A Justiça Federal negou o pedido de liberdade de Germán Naranjo Maldini, executivo chileno detido após cometer ofensas racistas e homofóbicas contra tripulantes durante um voo da Latam Airlines. A decisão da 4ª Vara Federal de Guarulhos considerou a gravidade da conduta e o risco de fuga por ele ser estrangeiro.
Germán foi preso pela Polícia Federal no aeroporto de Guarulhos na sexta-feira (15/05), após os ataques ocorridos no dia 10 de maio durante o voo com destino a Frankfurt. Segundo relatos, ele tentou abrir a porta da aeronave em pleno voo e, ao ser contido, chamou um comissário de bordo de macaco e fez sons imitando o animal.
O advogado criminalista Carlos Kauffmann, que defende o executivo, apresentou recursos alegando que não foram considerados o histórico de internações psiquiátricas do cliente. A defesa impetrou habeas corpus solicitando transferência para unidade clínica adequada.
“A defesa entende que não foram devidamente considerados o histórico pretérito e atual de internações de seu cliente, bem como o tratamento médico do assistido, quadro que, inclusive, coloca-o em risco na prisão em que se encontra”, argumentou a defesa.
Ataques discriminatórios durante o voo
A Latam Airlines informou que “repudia veementemente qualquer prática discriminatória” e colaborou com a Polícia Federal para a prisão do passageiro. A empresa afirmou que presta “acolhimento psicológico e suporte jurídico ao funcionário vítima dessa violência”.
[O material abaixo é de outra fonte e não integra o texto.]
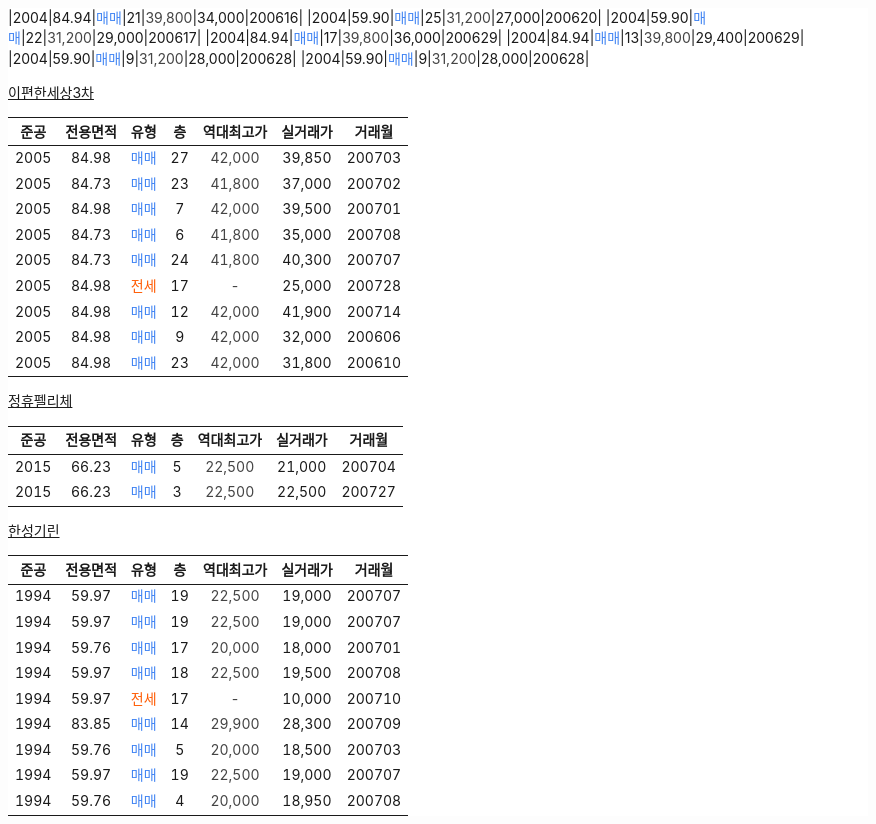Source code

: |2004|84.94|<span style="color:#4285f3">매매</span>|21|<span style="color:#444444">39,800</span>|34,000|200616|
|2004|59.90|<span style="color:#4285f3">매매</span>|25|<span style="color:#444444">31,200</span>|27,000|200620|
|2004|59.90|<span style="color:#4285f3">매매</span>|22|<span style="color:#444444">31,200</span>|29,000|200617|
|2004|84.94|<span style="color:#4285f3">매매</span>|17|<span style="color:#444444">39,800</span>|36,000|200629|
|2004|84.94|<span style="color:#4285f3">매매</span>|13|<span style="color:#444444">39,800</span>|29,400|200629|
|2004|59.90|<span style="color:#4285f3">매매</span>|9|<span style="color:#444444">31,200</span>|28,000|200628|
|2004|59.90|<span style="color:#4285f3">매매</span>|9|<span style="color:#444444">31,200</span>|28,000|200628|

[이편한세상3차](https://search.naver.com/search.naver?query=%EB%B6%80%EC%82%B0%EA%B4%91%EC%97%AD%EC%8B%9C+%EC%88%98%EC%98%81%EA%B5%AC+%EB%A7%9D%EB%AF%B8%EB%8F%99+%EC%9D%B4%ED%8E%B8%ED%95%9C%EC%84%B8%EC%83%813%EC%B0%A8)

|준공|전용면적|유형|층|역대최고가|실거래가|거래월|
|:---:|:---:|:---:|:---:|:---:|:---:|:---:|
|2005|84.98|<span style="color:#4285f3">매매</span>|27|<span style="color:#444444">42,000</span>|39,850|200703|
|2005|84.73|<span style="color:#4285f3">매매</span>|23|<span style="color:#444444">41,800</span>|37,000|200702|
|2005|84.98|<span style="color:#4285f3">매매</span>|7|<span style="color:#444444">42,000</span>|39,500|200701|
|2005|84.73|<span style="color:#4285f3">매매</span>|6|<span style="color:#444444">41,800</span>|35,000|200708|
|2005|84.73|<span style="color:#4285f3">매매</span>|24|<span style="color:#444444">41,800</span>|40,300|200707|
|2005|84.98|<span style="color:#ff5a00">전세</span>|17|<span style="color:#444444">-</span>|25,000|200728|
|2005|84.98|<span style="color:#4285f3">매매</span>|12|<span style="color:#444444">42,000</span>|41,900|200714|
|2005|84.98|<span style="color:#4285f3">매매</span>|9|<span style="color:#444444">42,000</span>|32,000|200606|
|2005|84.98|<span style="color:#4285f3">매매</span>|23|<span style="color:#444444">42,000</span>|31,800|200610|

[정휴펠리체](https://search.naver.com/search.naver?query=%EB%B6%80%EC%82%B0%EA%B4%91%EC%97%AD%EC%8B%9C+%EC%88%98%EC%98%81%EA%B5%AC+%EB%A7%9D%EB%AF%B8%EB%8F%99+%EC%A0%95%ED%9C%B4%ED%8E%A0%EB%A6%AC%EC%B2%B4)

|준공|전용면적|유형|층|역대최고가|실거래가|거래월|
|:---:|:---:|:---:|:---:|:---:|:---:|:---:|
|2015|66.23|<span style="color:#4285f3">매매</span>|5|<span style="color:#444444">22,500</span>|21,000|200704|
|2015|66.23|<span style="color:#4285f3">매매</span>|3|<span style="color:#444444">22,500</span>|22,500|200727|

[한성기린](https://search.naver.com/search.naver?query=%EB%B6%80%EC%82%B0%EA%B4%91%EC%97%AD%EC%8B%9C+%EC%88%98%EC%98%81%EA%B5%AC+%EB%A7%9D%EB%AF%B8%EB%8F%99+%ED%95%9C%EC%84%B1%EA%B8%B0%EB%A6%B0)

|준공|전용면적|유형|층|역대최고가|실거래가|거래월|
|:---:|:---:|:---:|:---:|:---:|:---:|:---:|
|1994|59.97|<span style="color:#4285f3">매매</span>|19|<span style="color:#444444">22,500</span>|19,000|200707|
|1994|59.97|<span style="color:#4285f3">매매</span>|19|<span style="color:#444444">22,500</span>|19,000|200707|
|1994|59.76|<span style="color:#4285f3">매매</span>|17|<span style="color:#444444">20,000</span>|18,000|200701|
|1994|59.97|<span style="color:#4285f3">매매</span>|18|<span style="color:#444444">22,500</span>|19,500|200708|
|1994|59.97|<span style="color:#ff5a00">전세</span>|17|<span style="color:#444444">-</span>|10,000|200710|
|1994|83.85|<span style="color:#4285f3">매매</span>|14|<span style="color:#444444">29,900</span>|28,300|200709|
|1994|59.76|<span style="color:#4285f3">매매</span>|5|<span style="color:#444444">20,000</span>|18,500|200703|
|1994|59.97|<span style="color:#4285f3">매매</span>|19|<span style="color:#444444">22,500</span>|19,000|200707|
|1994|59.76|<span style="color:#4285f3">매매</span>|4|<span style="color:#444444">20,000</span>|18,950|200708|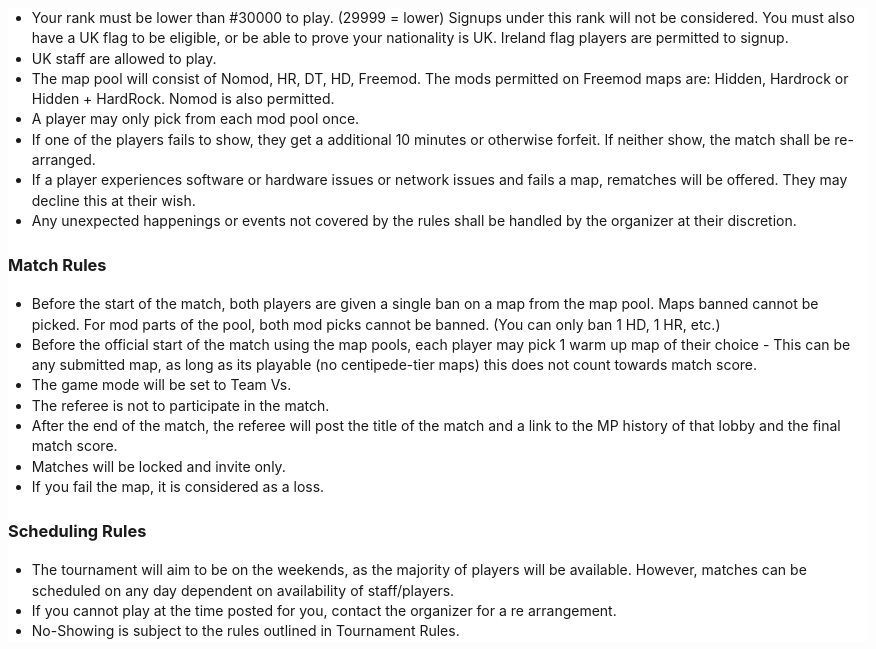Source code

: - Your rank must be lower than #30000 to play. (29999 = lower) Signups under this rank will not be considered. You must also have a UK flag to be eligible, or be able to prove your nationality is UK. Ireland flag players are permitted to signup.
- UK staff are allowed to play.
- The map pool will consist of Nomod, HR, DT, HD, Freemod. The mods permitted on Freemod maps are: Hidden, Hardrock or Hidden + HardRock. Nomod is also permitted.
- A player may only pick from each mod pool once.
- If one of the players fails to show, they get a additional 10 minutes or otherwise forfeit. If neither show, the match shall be re-arranged.
- If a player experiences software or hardware issues or network issues and fails a map, rematches will be offered. They may decline this at their wish.
- Any unexpected happenings or events not covered by the rules shall be handled by the organizer at their discretion.

### Match Rules

- Before the start of the match, both players are given a single ban on a map from the map pool. Maps banned cannot be picked. For mod parts of the pool, both mod picks cannot be banned. (You can only ban 1 HD, 1 HR, etc.)
- Before the official start of the match using the map pools, each player may pick 1 warm up map of their choice - This can be any submitted map, as long as its playable (no centipede-tier maps) this does not count towards match score.
- The game mode will be set to Team Vs.
- The referee is not to participate in the match.
- After the end of the match, the referee will post the title of the match and a link to the MP history of that lobby and the final match score.
- Matches will be locked and invite only.
- If you fail the map, it is considered as a loss.

### Scheduling Rules

- The tournament will aim to be on the weekends, as the majority of players will be available. However, matches can be scheduled on any day dependent on availability of staff/players.
- If you cannot play at the time posted for you, contact the organizer for a re arrangement.
- No-Showing is subject to the rules outlined in Tournament Rules.


[flag_GB]: /wiki/shared/flag/GB.gif "United Kingdom"
[flag_AT]: /wiki/shared/flag/AT.gif "Austria"
[flag_BE]: /wiki/shared/flag/BE.gif "Belgium"
[flag_DE]: /wiki/shared/flag/DE.gif "Germany"
[flag_SG]: /wiki/shared/flag/SG.gif "Singapore"

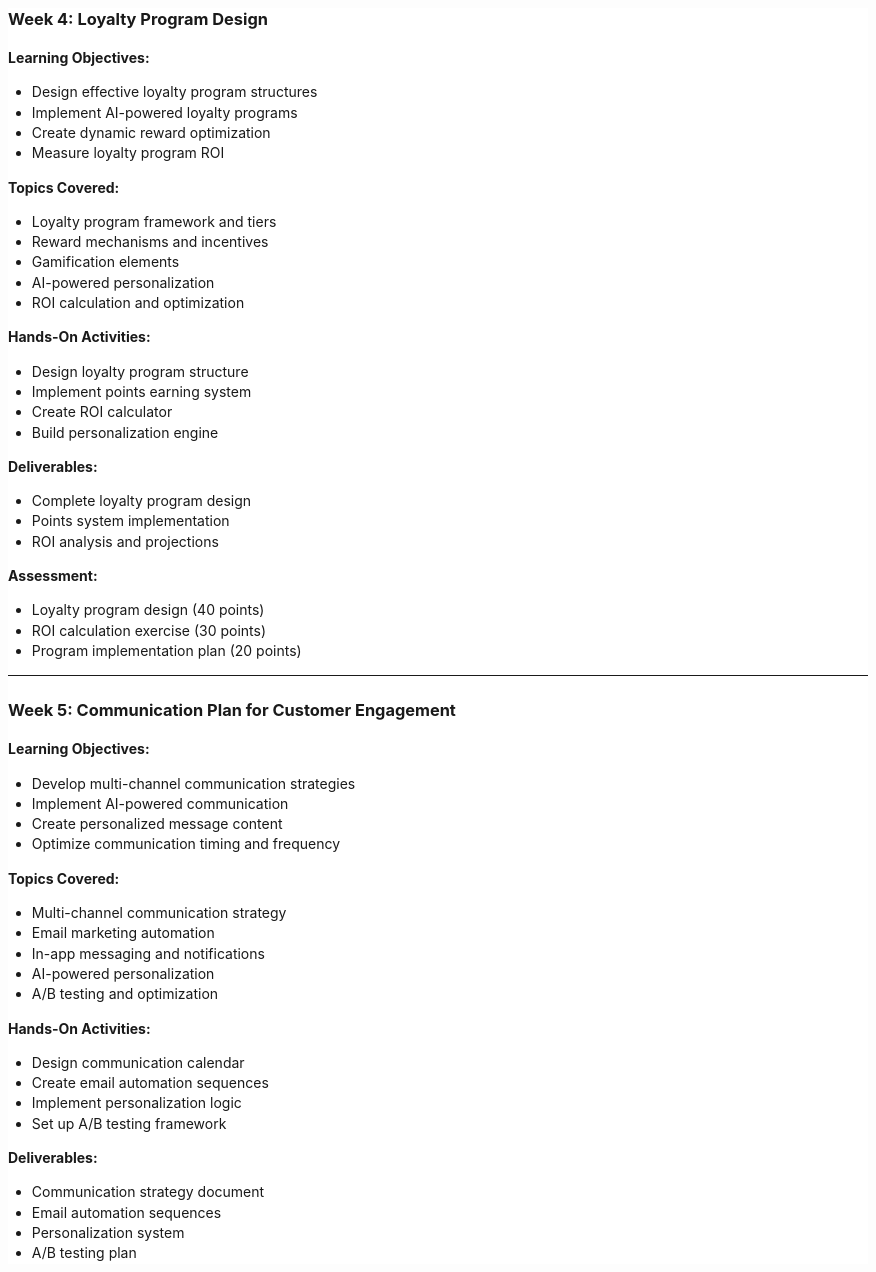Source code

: 
### Week 4: Loyalty Program Design
**Learning Objectives:**
- Design effective loyalty program structures
- Implement AI-powered loyalty programs
- Create dynamic reward optimization
- Measure loyalty program ROI

**Topics Covered:**
- Loyalty program framework and tiers
- Reward mechanisms and incentives
- Gamification elements
- AI-powered personalization
- ROI calculation and optimization

**Hands-On Activities:**
- Design loyalty program structure
- Implement points earning system
- Create ROI calculator
- Build personalization engine

**Deliverables:**
- Complete loyalty program design
- Points system implementation
- ROI analysis and projections

**Assessment:**
- Loyalty program design (40 points)
- ROI calculation exercise (30 points)
- Program implementation plan (20 points)

---

### Week 5: Communication Plan for Customer Engagement
**Learning Objectives:**
- Develop multi-channel communication strategies
- Implement AI-powered communication
- Create personalized message content
- Optimize communication timing and frequency

**Topics Covered:**
- Multi-channel communication strategy
- Email marketing automation
- In-app messaging and notifications
- AI-powered personalization
- A/B testing and optimization

**Hands-On Activities:**
- Design communication calendar
- Create email automation sequences
- Implement personalization logic
- Set up A/B testing framework

**Deliverables:**
- Communication strategy document
- Email automation sequences
- Personalization system
- A/B testing plan
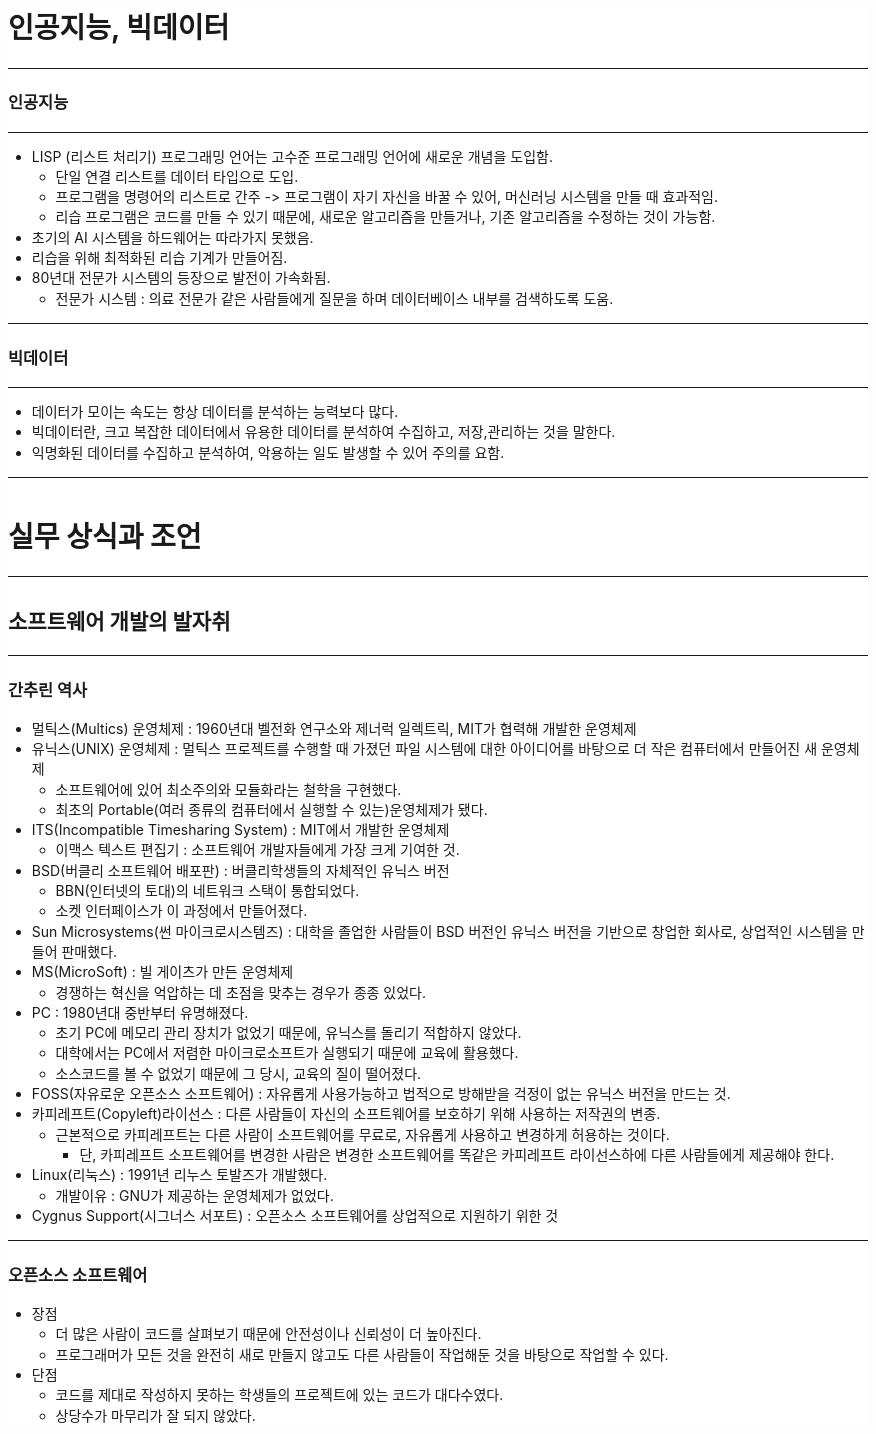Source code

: # 인공지능, 빅데이터
---
### 인공지능
---
- LISP (리스트 처리기) 프로그래밍 언어는 고수준 프로그래밍 언어에 새로운 개념을 도입함.
  - 단일 연결 리스트를 데이터 타입으로 도입.
  - 프로그램을 명령어의 리스트로 간주 -> 프로그램이 자기 자신을 바꿀 수 있어, 머신러닝 시스템을 만들 때 효과적임.
  - 리습 프로그램은 코드를 만들 수 있기 때문에, 새로운 알고리즘을 만들거나, 기존 알고리즘을 수정하는 것이 가능함.
- 초기의 AI 시스템을 하드웨어는 따라가지 못했음.
- 리습을 위해 최적화된 리습 기계가 만들어짐.
- 80년대 전문가 시스템의 등장으로 발전이 가속화됨.
  - 전문가 시스템 : 의료 전문가 같은 사람들에게 질문을 하며 데이터베이스 내부를 검색하도록 도움.
---
### 빅데이터
---
- 데이터가 모이는 속도는 항상 데이터를 분석하는 능력보다 많다.
- 빅데이터란, 크고 복잡한 데이터에서 유용한 데이터를 분석하여 수집하고, 저장,관리하는 것을 말한다.
- 익명화된 데이터를 수집하고 분석하여, 악용하는 일도 발생할 수 있어 주의를 요함.
---
# 실무 상식과 조언
---
## 소프트웨어 개발의 발자취
---
### 간추린 역사
- 멀틱스(Multics) 운영체제 : 1960년대 벨전화 연구소와 제너럭 일렉트릭, MIT가 협력해 개발한 운영체제
- 유닉스(UNIX) 운영체제 : 멀틱스 프로젝트를 수행할 때 가졌던 파일 시스템에 대한 아이디어를 바탕으로 더 작은 컴퓨터에서 만들어진 새 운영체제
    - 소프트웨어에 있어 최소주의와 모듈화라는 철학을 구현했다.
    - 최초의 Portable(여러 종류의 컴퓨터에서 실행할 수 있는)운영체제가 됐다.
- ITS(Incompatible Timesharing System) : MIT에서 개발한 운영체제
    - 이맥스 텍스트 편집기 : 소프트웨어 개발자들에게 가장 크게 기여한 것.
- BSD(버클리 소프트웨어 배포판) : 버클리학생들의 자체적인 유닉스 버전
    - BBN(인터넷의 토대)의 네트워크 스택이 통합되었다.
    - 소켓 인터페이스가 이 과정에서 만들어졌다.
- Sun Microsystems(썬 마이크로시스템즈) : 대학을 졸업한 사람들이 BSD 버전인 유닉스 버전을 기반으로 창업한 회사로, 상업적인 시스템을 만들어 판매했다.
- MS(MicroSoft) : 빌 게이츠가 만든 운영체제
    - 경쟁하는 혁신을 억압하는 데 초점을 맞추는 경우가 종종 있었다.
- PC : 1980년대 중반부터 유명해졌다.
    - 초기 PC에 메모리 관리 장치가 없었기 때문에, 유닉스를 돌리기 적합하지 않았다.
    - 대학에서는 PC에서 저렴한 마이크로소프트가 실행되기 때문에 교육에 활용했다.
    - 소스코드를 볼 수 없었기 때문에 그 당시, 교육의 질이 떨어졌다.
- FOSS(자유로운 오픈소스 소프트웨어) : 자유롭게 사용가능하고 법적으로 방해받을 걱정이 없는 유닉스 버전을 만드는 것.
- 카피레프트(Copyleft)라이선스 : 다른 사람들이 자신의 소프트웨어를 보호하기 위해 사용하는 저작권의 변종.
    - 근본적으로 카피레프트는 다른 사람이 소프트웨어를 무료로, 자유롭게 사용하고 변경하게 허용하는 것이다.
        - 단, 카피레프트 소프트웨어를 변경한 사람은 변경한 소프트웨어를 똑같은 카피레프트 라이선스하에 다른 사람들에게 제공해야 한다.
- Linux(리눅스) : 1991년 리누스 토발즈가 개발했다.
    - 개발이유 : GNU가 제공하는 운영체제가 없었다.
- Cygnus Support(시그너스 서포트) : 오픈소스 소프트웨어를 상업적으로 지원하기 위한 것
---
### 오픈소스 소프트웨어
- 장점
    - 더 많은 사람이 코드를 살펴보기 때문에 안전성이나 신뢰성이 더 높아진다.
    - 프로그래머가 모든 것을 완전히 새로 만들지 않고도 다른 사람들이 작업해둔 것을 바탕으로 작업할 수 있다.
- 단점
    - 코드를 제대로 작성하지 못하는 학생들의 프로젝트에 있는 코드가 대다수였다.
    - 상당수가 마무리가 잘 되지 않았다.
Demissão e histórico de problemas
A Landes, companhia chilena de pescados onde Germán atuava como gerente comercial, o demitiu três dias após abrir investigação interna. A empresa divulgou comunicado no dia 19 de maio: “Após a conclusão da investigação interna iniciada no último sábado, 16 de maio, e após ter sido formal e preventivamente afastado de suas funções no mesmo dia, informamos que Germán Naranjo Maldini não é mais o gerente comercial da Landes”.
O executivo enfrenta denúncia por tentativa de suborno a funcionário público chileno em 4 de fevereiro de 2025. Segundo o 4º Tribunal de Garantia de Santiago, ele ofereceu US$ 10 mil para obtenção rápida de passaporte do filho menor. Durante a abordagem, teria perguntado: “A quem temos de pagar?” e depois disse: “Pegue isso e faça meu passaporte rapidamente”.
Falsa ameaça de bomba em 2013
Em agosto de 2013, Germán comunicou falsa ameaça de bomba no Hotel W Las Condes, afirmando ter “deixado uma bomba lá para matar todos os muçulmanos”. O caso foi arquivado em setembro de 2013 pelo Ministério Público chileno, que pediu apenas advertência ao executivo.
A decisão judicial sobre a manutenção da prisão leva em conta a “gravidade concreta da conduta” e o risco à ordem pública, além da possibilidade de o acusado deixar o país por ser estrangeiro.